Hoje eu consegui chorar pela primeira vez. Meu corpo, em convulsão silenciosa na última semana, conseguiu dar algum destino para as micro explosões que se sucederam, milhares por segundo, desde que tomou conhecimento da aprovação do Projeto de Lei 5069/2013. Esse projeto que dificulta o atendimento às vitimas de estupro no SUS, obriga as mulheres estupradas a irem antes na delegacia se submeter a um exame de corpo delito para poderem ser atendidas no Sistema Único de Saúde.
Minha primeira reação racional de revolta foi criar um evento público no Facebook, chamado Mulheres Contra Cunha, para que pudesse aglomerar mulheres conhecidas e pensarmos juntas em alguma atitude contra o autor desse projeto, o presidente da Câmara, Eduardo Cunha, que na última semana além do PL 5069, aprovou também o relatório da PEC 215, que tira do executivo o poder de demarcação das terras indígenas, revogou o estatuto do desarmamento e aprovou a Lei antiterrorismo que criminaliza movimentos sociais (de autoria do Partido dos Trabalhadores!)
O evento rapidamente se alastrou indo muito além do universo de “mulheres conhecidas”. Em algumas horas já tinha mais de 3000 confirmações. E nessa abertura, o primeiro confronto. Eu havia escolhido como foto de capa da página, uma foto de uma passeata contra a censura de 1968, cuja linha de frente era formada exclusivamente por mulheres brancas. Muitas mulheres chamaram a atenção para o racismo da foto. E essa constatação era tão evidente. Deveríamos todxs saber que as mulheres que morrem realizando abortos clandestinos tem cor e endereço, e a exclusão da foto dessas mulheres, sua invizibilização era mais uma violência. Eu que tanto critico o “esquerdomachismo”, tive que me deparar com meu “esquerdoracismo” e diante dele fiquei pensando se ainda podia falar, qual a legitimidade da minha voz. Me sinto nesse momento como os homens que insistem em se pronunciar sobre os relatos do meuprimeiroassédio, e que me irritam com a sua impossibilidade de deixar de lado o protagonismo das lutas, do discurso.
Troquei a foto, pedi desculpas, mas algo em mim se abriu irremediavelmente, incontornavelmente. O que abriu pra mim foi o mapa da cidade, do Brasil, do mundo, no qual eu me vi localizada em um lugar estranhamente privilegiado e que sustenta esse privilégio as custas de uma brutal violência policial que mata e silencia pobres, negras, negros e toda a população indígena, todos os dias.
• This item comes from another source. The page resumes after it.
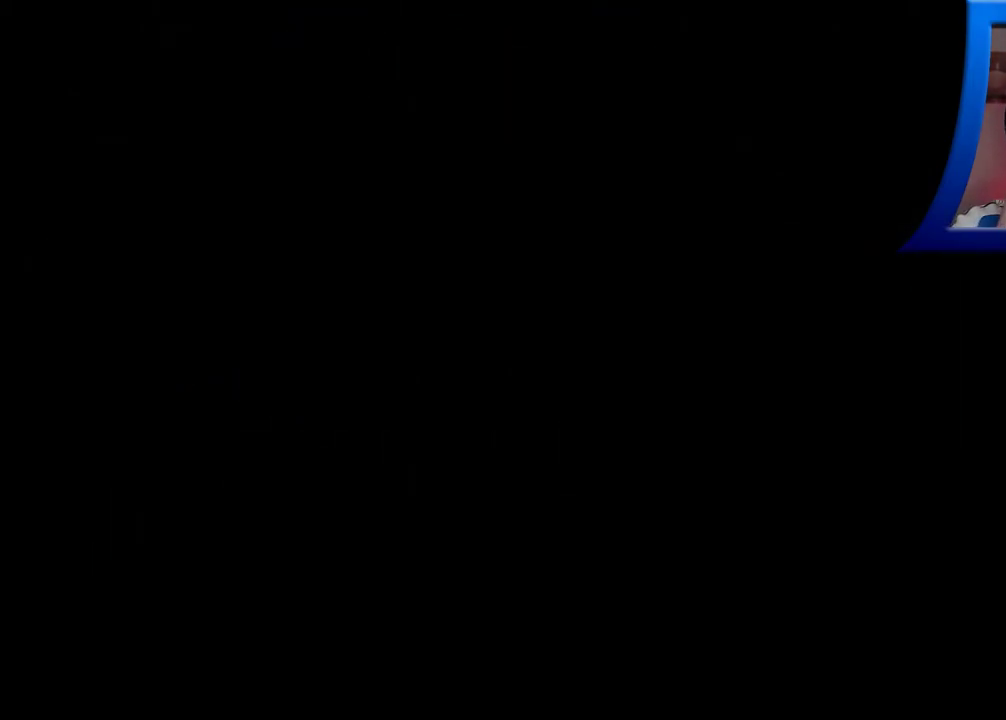
{"buttons": ["A"], "left_stick": "center", "right_stick": "center", "events": []}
A abertura desse mapa dentro de mim é algo sem volta, daquelas experiências subjetivas que te arrancam dos lugares conhecidos, te impossibilitam de falar, de criar uma narrativa coerente, de se colocar no lugar da autoridade. E pela primeira vez eu entendi com a minha carne, o silêncio do Blanchot. Desse crítico que havia namorado o fascismo na sua juventude e que procurou durante a vida um modo de falar que deixasse de dizer eu. Não que seja fácil. Não que seja possível. De certo modo a existência mesma desse texto e sua publicação já contradiz tudo isso. Mas não escrevê-lo era ainda afirmar muita coisa. As vezes o silêncio se constrói com palavras. Não sei. De todo modo, esse é o último texto que público na tentativa de explicar alguma coisa. De ter alguma coerência. O racismo da expressão esclarecer. Ainda a se pensar.
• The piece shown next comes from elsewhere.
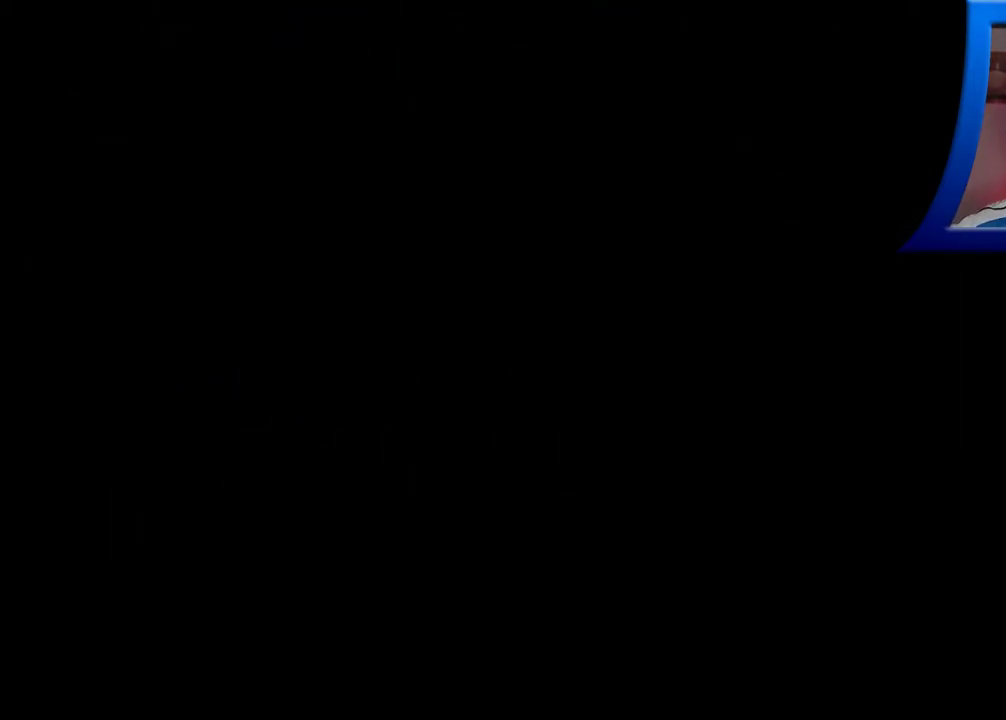
{"buttons": ["A"], "left_stick": "center", "right_stick": "center", "events": []}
O evento se alastrava durante a semana com mais força, coincidindo com a explosão de relatos do primeiro assédio. Fomos todas assediadas. Todas! Construimos dessa forma nossa relação com nosso corpo, nossas relações sexuais e afetivas. Cresci a vida toda com uma vergonha profunda do meu corpo, por ele não ser suficientemente atrativo para agradar o desejo masculino. Leio em revistas as manchetes “seu corpo está pronto para o verão?” e me contraio em vergonha, há muitos anos, pela constatação de que ele não está, não estará e nunca esteve pronto para esse verão que não chega. Sou incapaz de olhar meu corpo no espelho. Ele não vai agradar. Mas há força aqui porque sei que meu corpo não quer agradar ninguém, apesar dessas vozes de comando normativo que saltam das bancas de jornal.
Os relatos dos assédios invadindo as redes como uma tsunami abriram todas essas feridas em mim. Não para sangrá-las, mas para transformá-las em fogos de artifício, o corpo todo em explosões invisíveis.
As vozes saíram das telas dos computadores e invadiram as ruas. Já na reunião de organização do ato, dois dias antes, 66 mulheres, de todas as partes, com o corpo inteiro para que tudo que parecia normal fosse desnaturalizado, enfrentado, transformado. Fomos as ruas, e pela primeira vez na vida não tive medo. Não porque não pudesse haver conflito. Mas pela sensação que tive pela primeira vez de que não estava só. Não estamos sós. Estamos juntas.